Я был расстроен больше несчастных несушек, брошенных кавалерами. Составление списка порядка посещения родственников, непременно желающих пригласить меня в гости — оказалось запутаннее и сложнее решения задачи о «золотом сечении», в которой деление непрерывной величины в таком отношении, при котором меньшая часть так относится к большей, как большая ко всей величине.
– О чем задумался, сынок? – ласково спрашивает меня мама, продолжая расшвыривать зерна, что делало ее похожей на сеятеля, отчеканенного на старинного монете в червонец. Щедрость эта имела конечным пунктом весьма практичную подоплеку – усыпить бдительность куриного царства, поймать зазевавшую простофилю и отправить на дежурное блюдо – сациви.
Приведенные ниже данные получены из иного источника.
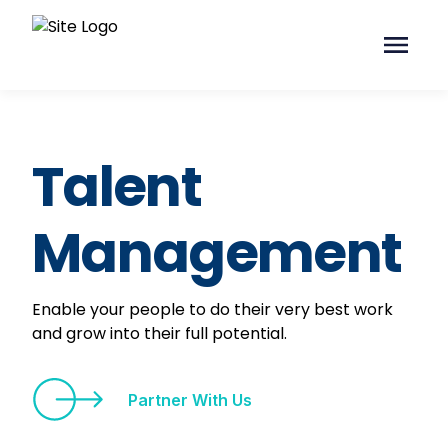
Talent
Management
Enable your people to do their very best work
and grow into their full potential.
Partner With Us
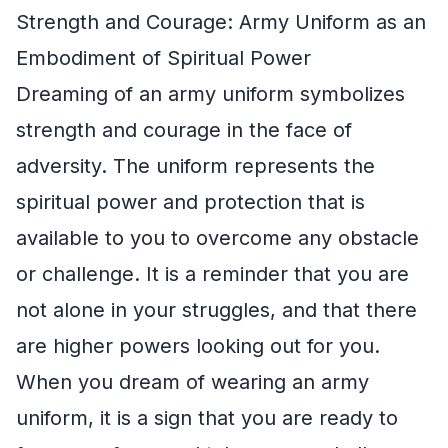
Strength and Courage: Army Uniform as an
Embodiment of Spiritual Power
Dreaming of an army uniform symbolizes
strength and courage in the face of
adversity. The uniform represents the
spiritual power and protection that is
available to you to overcome any obstacle
or challenge. It is a reminder that you are
not alone in your struggles, and that there
are higher powers looking out for you.
When you dream of wearing an army
uniform, it is a sign that you are ready to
Куры начали преувеличенно бодро и шумно поклевывать кукурузу, намекая, что они игнорируют мои опасения за их жизнь. Клюнувшие на халяву — прыгают ножками в кипевший котел, попариться перед встречей с ореховой подливой. Идущие ва-банк, где «банк» остается ушлым, а «ва» всем умничающим, никогда не извлекут пользу из опыта поколений.
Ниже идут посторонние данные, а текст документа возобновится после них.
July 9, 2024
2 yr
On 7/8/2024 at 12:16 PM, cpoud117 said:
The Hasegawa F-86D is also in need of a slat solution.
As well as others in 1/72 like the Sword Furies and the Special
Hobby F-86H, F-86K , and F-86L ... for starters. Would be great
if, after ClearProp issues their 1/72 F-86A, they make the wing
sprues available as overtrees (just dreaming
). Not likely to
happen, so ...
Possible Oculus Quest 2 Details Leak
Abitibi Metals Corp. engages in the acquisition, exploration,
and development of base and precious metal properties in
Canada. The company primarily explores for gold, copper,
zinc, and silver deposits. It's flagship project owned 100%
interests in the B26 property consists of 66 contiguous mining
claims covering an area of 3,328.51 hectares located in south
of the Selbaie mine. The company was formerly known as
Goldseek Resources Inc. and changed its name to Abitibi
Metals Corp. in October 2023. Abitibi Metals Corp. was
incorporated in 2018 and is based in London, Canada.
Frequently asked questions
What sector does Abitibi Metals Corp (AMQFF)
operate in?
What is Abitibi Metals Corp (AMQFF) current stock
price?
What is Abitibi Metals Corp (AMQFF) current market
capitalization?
– Решаю, к кому когда пойти... Ты отвлеклись от кур, — отвечаю я маме.
– Выкинь глупость из головы. – Советует она.
Я пришел в замешательство. Этого добра у меня хватает, с какой их них расставаться, мама не уточнила.
– Почему?, – обтекаемо спрашиваю я.
Утром сами все явятся!
Выкидывание глупости отменялось. Я обрадовался.
– Это же расходы? – С преувеличенным ужасом спрашиваю я, приученный платить даже за спуск в подземку, в метро.
– А как ты хотел?
Я хотел моря, рыбалки, уединения.
– Есть золотая середина?, – интересуюсь я, опять вспомнив о «золотом сечении».
– Есть, конечно — уехать ночью.
– Подскажи другой выход, менее затратный, – прошу я. — Министр финансов, наверное, так отчаянно бьется за каждую копейку с главой государства, у которого на носу выборы и приходится задабривать тьму силовиков, полчища военных, нервных пенсионеров, – учителя, врачи, ученые обойдутся тем, что уже есть, – а на денег в бюджете кот наплакал.
– Через нашу заднюю калитку в саду в сад соседа Амирана – это не тот Амиран, певший в душе и хотевший, чтобы ему подпевали, а мой крестный. Оттуда ползком, по-пластунски через виноградные ряды до берега моря, выкидываешь белый флаг и ждешь у моря погоды, может прибьет к берегу блудливую яхту и подберет тебя, потерпевшего кораблекрушение на суше.
Скажет тоже, любимая маманя. Чего я не видал в зачумленном городе? Машины, квартиры, лица. Много квартир, машин и осточертевших лиц. И потом, я еще даже не купался, не ел мамалыгу, не произносил за столом тосты, специально изученные. Куда мне торопиться, в разросшуюся пещеру, ставшую столицей?
– Перестань размахивать палкой... – Просит мама, любуясь мной и возвращая, присаживая на табуретку, откуда я и не думал вставать... – Спугнешь же кур, чтобы их потом поймать, придется тебе побегать. – живописует она ужасы моих предстоящих проблем.
– Бег укрепляет здоровье, но мой плохой бег может спасти жизнь бедной жертве сациви. – отвечаю я, довольный своим остроумием.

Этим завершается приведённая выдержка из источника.